Auto Learn Period: 2592000 Sec 
Next Learn time: 384645185 Sec 
Learn Delay Interval:0 Hours 
Auto-Learn Mode: Enabled

Exit Code: 0x00

This is from a V2 that has had it’s battery replaced. First thing to highlight is the battery type:

BatteryType: iBBU08

Earlier batteries were 07 and were perhaps less longer lasting than the full 2 years before a preventative maintenance was due. I’d be extra vigilant if you have the 07 model. It will show as iBBU on a storage cell and unknown on a compute node.

Next up is the temperature:

Temperature: 50 C

You really want to ensure this is under 55C or there is something either wrong with the environment (use ipmitool to check the ambient temperature) or the battery is overheating.

You can tell if your battery is charging with either the:

Charging Status : None

or the

Average Time to full: Battery is not being charged

Output’s would show charging and a time to full if it was charging.
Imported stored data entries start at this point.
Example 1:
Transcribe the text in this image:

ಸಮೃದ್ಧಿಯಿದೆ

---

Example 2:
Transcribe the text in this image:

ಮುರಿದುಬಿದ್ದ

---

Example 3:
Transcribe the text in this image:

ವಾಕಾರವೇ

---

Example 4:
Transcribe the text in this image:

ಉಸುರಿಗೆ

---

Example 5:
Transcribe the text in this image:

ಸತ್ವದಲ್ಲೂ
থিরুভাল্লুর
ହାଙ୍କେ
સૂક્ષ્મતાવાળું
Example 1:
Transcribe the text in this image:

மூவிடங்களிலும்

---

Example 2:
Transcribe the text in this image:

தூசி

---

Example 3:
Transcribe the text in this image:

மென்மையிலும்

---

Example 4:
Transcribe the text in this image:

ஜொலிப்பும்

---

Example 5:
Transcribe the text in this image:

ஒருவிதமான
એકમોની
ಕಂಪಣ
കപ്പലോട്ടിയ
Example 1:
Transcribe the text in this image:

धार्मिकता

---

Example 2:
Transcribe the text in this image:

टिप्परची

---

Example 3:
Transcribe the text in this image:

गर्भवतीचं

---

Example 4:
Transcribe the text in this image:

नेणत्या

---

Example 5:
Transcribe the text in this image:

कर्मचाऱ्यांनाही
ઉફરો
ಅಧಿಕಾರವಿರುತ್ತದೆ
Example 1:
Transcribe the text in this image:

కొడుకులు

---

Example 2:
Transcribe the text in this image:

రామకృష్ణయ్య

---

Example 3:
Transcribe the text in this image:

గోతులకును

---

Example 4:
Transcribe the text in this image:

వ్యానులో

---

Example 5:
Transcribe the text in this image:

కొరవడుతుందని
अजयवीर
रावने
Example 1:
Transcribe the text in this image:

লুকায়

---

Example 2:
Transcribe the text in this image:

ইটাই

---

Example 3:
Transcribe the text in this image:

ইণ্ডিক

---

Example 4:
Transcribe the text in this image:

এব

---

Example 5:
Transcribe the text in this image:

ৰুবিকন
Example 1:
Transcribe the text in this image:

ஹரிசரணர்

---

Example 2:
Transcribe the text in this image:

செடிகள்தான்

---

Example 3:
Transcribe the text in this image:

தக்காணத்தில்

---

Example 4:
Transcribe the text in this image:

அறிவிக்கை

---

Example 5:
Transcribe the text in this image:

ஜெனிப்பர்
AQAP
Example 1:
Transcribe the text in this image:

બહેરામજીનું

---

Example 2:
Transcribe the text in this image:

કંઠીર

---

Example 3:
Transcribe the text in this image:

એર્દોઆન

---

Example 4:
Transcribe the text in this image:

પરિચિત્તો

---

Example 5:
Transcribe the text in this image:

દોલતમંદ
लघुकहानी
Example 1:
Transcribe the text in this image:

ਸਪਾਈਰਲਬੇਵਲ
One possible reason for a low battery charge is a learn cycle.

Charge capacity determines whether the writeback or writethrough mode is in use:

Full Charge Capacity: 1353 mAh

This is a relatively new battery and has a good amount of charge.
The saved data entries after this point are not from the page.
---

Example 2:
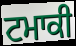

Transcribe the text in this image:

ਟਮਾਕੀ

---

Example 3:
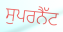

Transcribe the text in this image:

ਸੁਪਰਨੈੱਟ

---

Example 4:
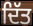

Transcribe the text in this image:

ਦਿੱਤ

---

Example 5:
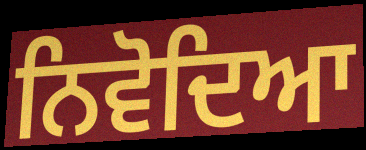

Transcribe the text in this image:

ਨਿਵੋਦਿਆ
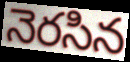
నెరసిన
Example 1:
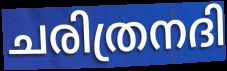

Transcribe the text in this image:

ചരിത്രനദി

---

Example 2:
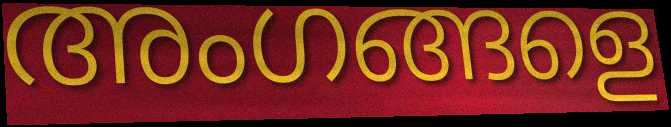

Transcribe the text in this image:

അംഗങ്ങളെ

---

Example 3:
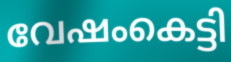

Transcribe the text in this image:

വേഷംകെട്ടി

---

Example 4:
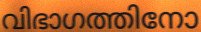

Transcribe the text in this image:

വിഭാഗത്തിനോ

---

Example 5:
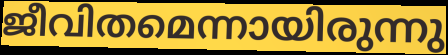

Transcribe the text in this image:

ജീവിതമെന്നായിരുന്നു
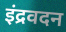
इंद्रवदन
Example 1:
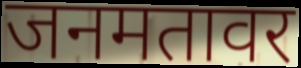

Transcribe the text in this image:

जनमतावर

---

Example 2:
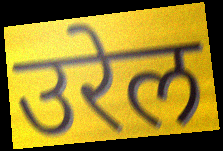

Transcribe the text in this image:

उरेल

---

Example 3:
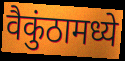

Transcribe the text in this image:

वैकुंठामध्ये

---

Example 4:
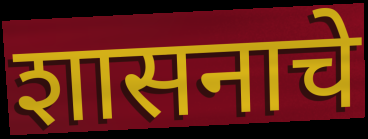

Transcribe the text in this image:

शासनाचे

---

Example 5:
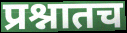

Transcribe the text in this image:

प्रश्नातच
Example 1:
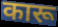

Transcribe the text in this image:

कारू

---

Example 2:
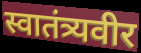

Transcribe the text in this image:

स्वातंत्र्यवीर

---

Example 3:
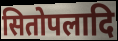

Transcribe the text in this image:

सितोपलादि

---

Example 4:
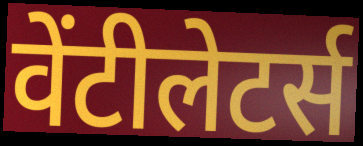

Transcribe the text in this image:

वेंटीलेटर्स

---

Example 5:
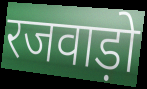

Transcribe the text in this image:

रजवाड़ो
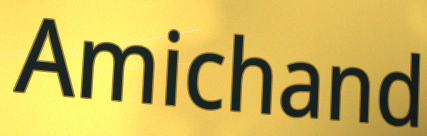
Amichand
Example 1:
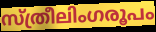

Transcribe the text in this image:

സ്ത്രീലിംഗരൂപം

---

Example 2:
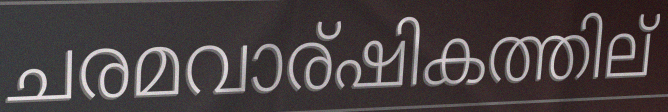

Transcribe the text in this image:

ചരമവാര്ഷികത്തില്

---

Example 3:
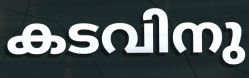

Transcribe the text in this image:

കടവിനു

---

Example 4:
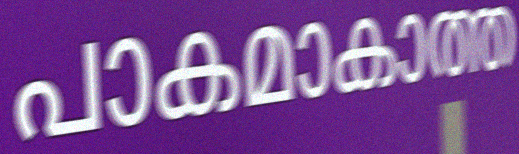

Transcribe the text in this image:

പാകമാകാത്ത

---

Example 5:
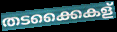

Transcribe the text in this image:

തടക്കൈകള്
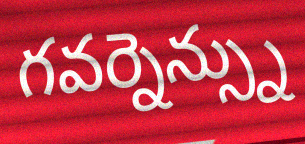
గవర్నెన్స్ను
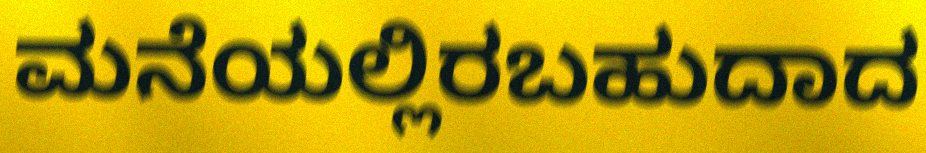
ಮನೆಯಲ್ಲಿರಬಹುದಾದ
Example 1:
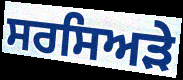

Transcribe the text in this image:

ਸਰਸਿਅੜੇ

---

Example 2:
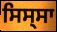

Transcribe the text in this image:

ਸਿਸ੍ਸਾ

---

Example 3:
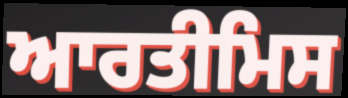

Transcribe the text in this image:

ਆਰਤੀਮਿਸ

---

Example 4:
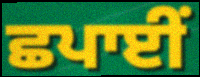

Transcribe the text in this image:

ਛਪਾਈਂ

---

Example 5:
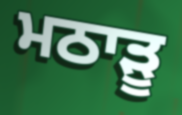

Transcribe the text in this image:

ਮਠਾੜੂ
As you start approaching going below 700 mAH you may want to take proactive action and schedule a battery replacement.

You also want to ensure the Max error is down low:

Max Error: 0 %

Last thing I’m going to highlight is the battery manufacture:

Device Chemistry: LPMR

While on an X2-2 it displays:

Device Chemistry: LION

Both display the bq27541 used for determining the charge level. Apart from this line, there appears little difference between the output on a V2 and an X2.

Just to reemphasise keep an eye on your batteries and make sure your MegaRaid Controller is in writeback!
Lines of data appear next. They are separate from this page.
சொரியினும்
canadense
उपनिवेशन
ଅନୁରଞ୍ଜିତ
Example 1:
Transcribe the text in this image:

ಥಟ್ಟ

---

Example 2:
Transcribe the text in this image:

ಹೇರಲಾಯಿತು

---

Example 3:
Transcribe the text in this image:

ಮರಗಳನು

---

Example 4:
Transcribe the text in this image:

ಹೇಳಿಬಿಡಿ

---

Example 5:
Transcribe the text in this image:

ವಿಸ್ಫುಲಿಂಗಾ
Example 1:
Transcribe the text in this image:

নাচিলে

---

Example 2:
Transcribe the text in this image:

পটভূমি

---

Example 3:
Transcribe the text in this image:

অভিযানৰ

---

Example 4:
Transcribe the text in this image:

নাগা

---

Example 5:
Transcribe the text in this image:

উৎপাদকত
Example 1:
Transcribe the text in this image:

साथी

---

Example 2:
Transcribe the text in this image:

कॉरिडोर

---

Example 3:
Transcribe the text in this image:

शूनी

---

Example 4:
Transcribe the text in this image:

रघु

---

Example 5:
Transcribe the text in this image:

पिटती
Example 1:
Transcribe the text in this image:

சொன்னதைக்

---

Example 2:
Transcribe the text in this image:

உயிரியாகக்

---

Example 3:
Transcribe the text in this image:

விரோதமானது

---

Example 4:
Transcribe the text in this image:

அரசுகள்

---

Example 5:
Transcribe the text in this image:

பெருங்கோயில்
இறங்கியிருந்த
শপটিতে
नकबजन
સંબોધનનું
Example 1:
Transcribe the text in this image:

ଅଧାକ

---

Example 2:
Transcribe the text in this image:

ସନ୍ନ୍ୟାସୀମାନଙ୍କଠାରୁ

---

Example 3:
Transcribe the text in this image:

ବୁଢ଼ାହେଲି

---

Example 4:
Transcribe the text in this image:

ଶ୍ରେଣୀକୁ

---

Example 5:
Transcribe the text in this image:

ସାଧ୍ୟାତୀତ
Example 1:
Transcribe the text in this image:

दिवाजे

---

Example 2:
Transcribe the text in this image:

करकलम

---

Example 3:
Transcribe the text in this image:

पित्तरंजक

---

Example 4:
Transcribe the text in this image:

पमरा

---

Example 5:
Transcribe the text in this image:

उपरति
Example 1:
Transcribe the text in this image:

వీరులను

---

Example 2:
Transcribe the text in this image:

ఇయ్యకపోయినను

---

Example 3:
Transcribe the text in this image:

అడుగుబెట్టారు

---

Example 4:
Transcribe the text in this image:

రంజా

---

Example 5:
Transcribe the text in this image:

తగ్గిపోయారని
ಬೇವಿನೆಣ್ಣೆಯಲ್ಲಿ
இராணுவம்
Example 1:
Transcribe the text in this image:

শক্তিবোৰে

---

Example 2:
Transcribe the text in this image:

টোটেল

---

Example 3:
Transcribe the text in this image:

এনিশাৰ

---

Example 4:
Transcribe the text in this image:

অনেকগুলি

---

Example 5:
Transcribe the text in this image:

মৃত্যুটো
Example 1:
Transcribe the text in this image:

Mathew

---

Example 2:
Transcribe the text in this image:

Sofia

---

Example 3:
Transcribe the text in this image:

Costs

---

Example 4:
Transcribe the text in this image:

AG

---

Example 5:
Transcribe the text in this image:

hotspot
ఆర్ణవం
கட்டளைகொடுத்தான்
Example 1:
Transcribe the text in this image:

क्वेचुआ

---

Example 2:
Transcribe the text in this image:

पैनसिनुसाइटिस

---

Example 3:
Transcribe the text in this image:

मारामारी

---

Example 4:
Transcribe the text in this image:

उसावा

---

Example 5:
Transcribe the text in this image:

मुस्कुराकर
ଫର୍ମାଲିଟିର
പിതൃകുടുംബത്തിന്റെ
9 thoughts on “Exadata Batteries

  1. Have you checked the elastic bands in the compute nodes recently? There’s probably an iLO command to return the Young’s modulus value. Note this is especially important on Exalogic Elastic Cloud machines too…

  2. I think that the Exalogic / Exadata battery changing process is a flaw in the machine design.
    It was improved from generation to generation but still presents some serious risk to business running on this machines. It transfer to OS, application (and thus, business) layers the requirement of having maintenance windows. Hardware from other vendors like HP, Dell and IBM are far more mature for non stop operation.

    • Hello,

      This has changed significantly with later exadata releases. The batteries have been replaced with different technologies.